» Work required: Could you say how many lines in the records include "ankle"? Please give the number by itself.

◆ ◆ ◆ ◆

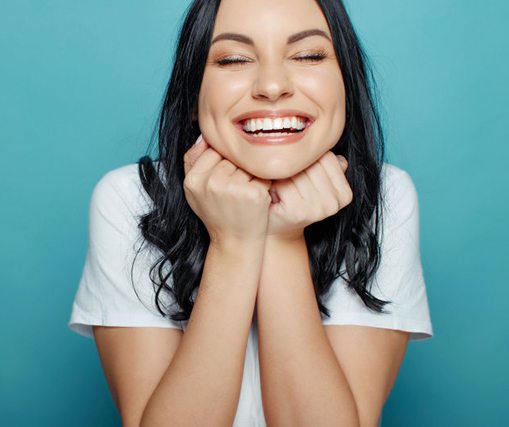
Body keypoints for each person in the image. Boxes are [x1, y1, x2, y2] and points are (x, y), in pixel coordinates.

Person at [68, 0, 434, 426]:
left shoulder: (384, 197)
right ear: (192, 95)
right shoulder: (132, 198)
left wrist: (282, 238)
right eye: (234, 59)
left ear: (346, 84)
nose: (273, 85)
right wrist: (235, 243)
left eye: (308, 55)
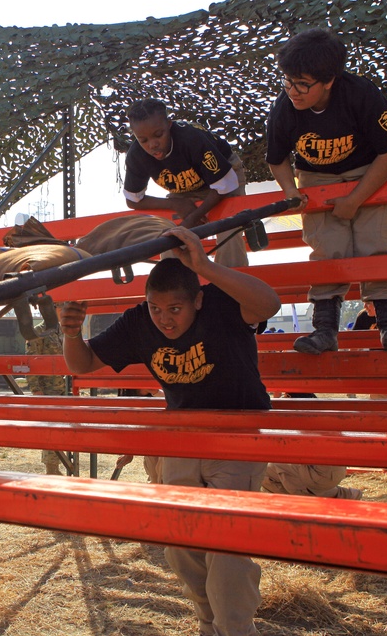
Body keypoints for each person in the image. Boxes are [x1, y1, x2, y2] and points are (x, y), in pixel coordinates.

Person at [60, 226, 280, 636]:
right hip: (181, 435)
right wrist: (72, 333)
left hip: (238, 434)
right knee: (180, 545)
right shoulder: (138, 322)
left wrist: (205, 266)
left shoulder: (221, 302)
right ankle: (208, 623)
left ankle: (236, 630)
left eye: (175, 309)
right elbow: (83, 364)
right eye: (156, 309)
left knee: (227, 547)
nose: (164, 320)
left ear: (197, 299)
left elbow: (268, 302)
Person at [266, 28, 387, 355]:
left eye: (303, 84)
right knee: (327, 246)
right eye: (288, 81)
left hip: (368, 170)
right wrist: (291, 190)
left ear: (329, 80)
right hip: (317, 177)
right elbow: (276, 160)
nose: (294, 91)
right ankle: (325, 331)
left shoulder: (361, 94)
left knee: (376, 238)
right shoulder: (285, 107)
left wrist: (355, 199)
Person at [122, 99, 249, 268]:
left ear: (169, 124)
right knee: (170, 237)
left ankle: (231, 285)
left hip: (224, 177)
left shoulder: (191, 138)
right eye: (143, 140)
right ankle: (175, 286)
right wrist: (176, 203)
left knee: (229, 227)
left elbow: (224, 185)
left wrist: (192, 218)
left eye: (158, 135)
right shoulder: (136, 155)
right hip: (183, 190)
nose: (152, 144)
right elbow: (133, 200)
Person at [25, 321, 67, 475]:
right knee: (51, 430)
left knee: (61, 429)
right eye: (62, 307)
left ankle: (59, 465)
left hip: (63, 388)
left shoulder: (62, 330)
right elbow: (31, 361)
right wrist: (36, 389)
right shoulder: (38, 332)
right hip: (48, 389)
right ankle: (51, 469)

◆ ◆ ◆ ◆

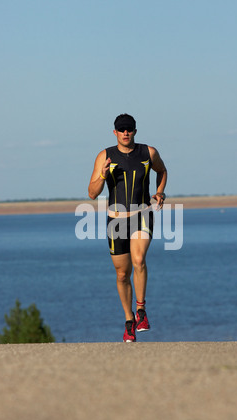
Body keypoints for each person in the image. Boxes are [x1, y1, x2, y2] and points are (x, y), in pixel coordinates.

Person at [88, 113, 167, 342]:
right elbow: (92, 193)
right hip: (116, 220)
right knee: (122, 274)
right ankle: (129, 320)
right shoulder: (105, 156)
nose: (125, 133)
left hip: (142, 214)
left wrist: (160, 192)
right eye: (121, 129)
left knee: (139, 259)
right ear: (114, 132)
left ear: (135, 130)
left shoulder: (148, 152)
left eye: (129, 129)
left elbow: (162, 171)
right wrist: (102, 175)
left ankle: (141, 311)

◆ ◆ ◆ ◆

» Response area: 9